A Grosventre dagger
Horn drinking cup
Blackfoot parchment bags
Talc pipes
One of the most necessary articles to the men is the tobacco-pipe; those made by themselves are not so handsome as those of the Sioux, which they highly prize, and readily obtain by barter. The true Blackfoot pipes are made of the talc, of which I have already spoken, or of a blackish stone, which is found in the Rocky Mountains. Their shape is shown in the annexed woodcuts;[96] {252} it is often in the form of a ball, or a pear, and rests upon a cubical foot. The tube is made of wood, broad, flat, or round, and sometimes carved in imitation of a serpent.
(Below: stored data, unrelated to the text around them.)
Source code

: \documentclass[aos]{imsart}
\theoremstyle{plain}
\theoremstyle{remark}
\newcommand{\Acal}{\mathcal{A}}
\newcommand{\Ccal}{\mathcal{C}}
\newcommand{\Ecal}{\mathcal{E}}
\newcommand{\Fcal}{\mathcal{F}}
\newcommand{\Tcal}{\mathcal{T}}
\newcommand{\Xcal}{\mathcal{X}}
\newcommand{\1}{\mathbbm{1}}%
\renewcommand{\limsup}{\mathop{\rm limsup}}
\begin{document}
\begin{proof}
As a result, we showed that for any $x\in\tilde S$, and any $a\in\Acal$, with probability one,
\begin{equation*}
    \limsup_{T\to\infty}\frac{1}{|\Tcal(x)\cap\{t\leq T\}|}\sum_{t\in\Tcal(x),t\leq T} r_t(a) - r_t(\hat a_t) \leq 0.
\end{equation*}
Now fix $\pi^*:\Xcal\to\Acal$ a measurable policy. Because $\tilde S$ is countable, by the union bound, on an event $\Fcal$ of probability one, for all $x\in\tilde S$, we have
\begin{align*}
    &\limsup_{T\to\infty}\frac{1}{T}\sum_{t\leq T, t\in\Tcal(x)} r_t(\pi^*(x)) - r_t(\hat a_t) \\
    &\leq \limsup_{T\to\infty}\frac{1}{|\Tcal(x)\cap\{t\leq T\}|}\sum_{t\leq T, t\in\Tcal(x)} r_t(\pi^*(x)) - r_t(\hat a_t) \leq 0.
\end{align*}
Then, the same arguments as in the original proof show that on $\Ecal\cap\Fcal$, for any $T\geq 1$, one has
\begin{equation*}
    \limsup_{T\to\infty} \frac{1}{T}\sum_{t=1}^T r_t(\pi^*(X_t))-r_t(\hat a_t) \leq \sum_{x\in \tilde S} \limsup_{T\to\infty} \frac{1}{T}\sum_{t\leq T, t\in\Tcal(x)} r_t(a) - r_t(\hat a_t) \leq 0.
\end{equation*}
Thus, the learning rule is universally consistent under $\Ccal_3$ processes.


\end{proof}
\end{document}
The handsomest are the large medicine pipes, the calumets of the French.[97] They are adorned with the red heads of the woodpecker, bills, and a large fan made of feathers, and are used in all the solemn treaties and festivals of the North American tribes, more or less ornamented, but, on the whole, always in the same manner. When the Blackfeet smoke, they put a piece of dried earth, or a round mass made of the filaments and pods of certain water plants, on the ground, to rest the pipe on. Their tobacco consists of the small, roundish, dried leaves of the sakakomi plant (Arbutus uva ursi). When you visit an Indian in his tent, the pipe is immediately taken up, and passes round in the company, each person handing it to his left-hand neighbour. The master of the tent often blows the smoke towards the sun and the earth; every one takes some puffs and hands it on; the last man sends the pipe back again, but gives it to the person sitting opposite to him, in another row, and it circulates as before. The Blackfeet, like most of the tribes of the Upper Missouri, sow the seeds of the Nicotiana quadrivalvis, having first burnt the place where they intend it to grow: it is only on solemn occasions that they smoke this tobacco.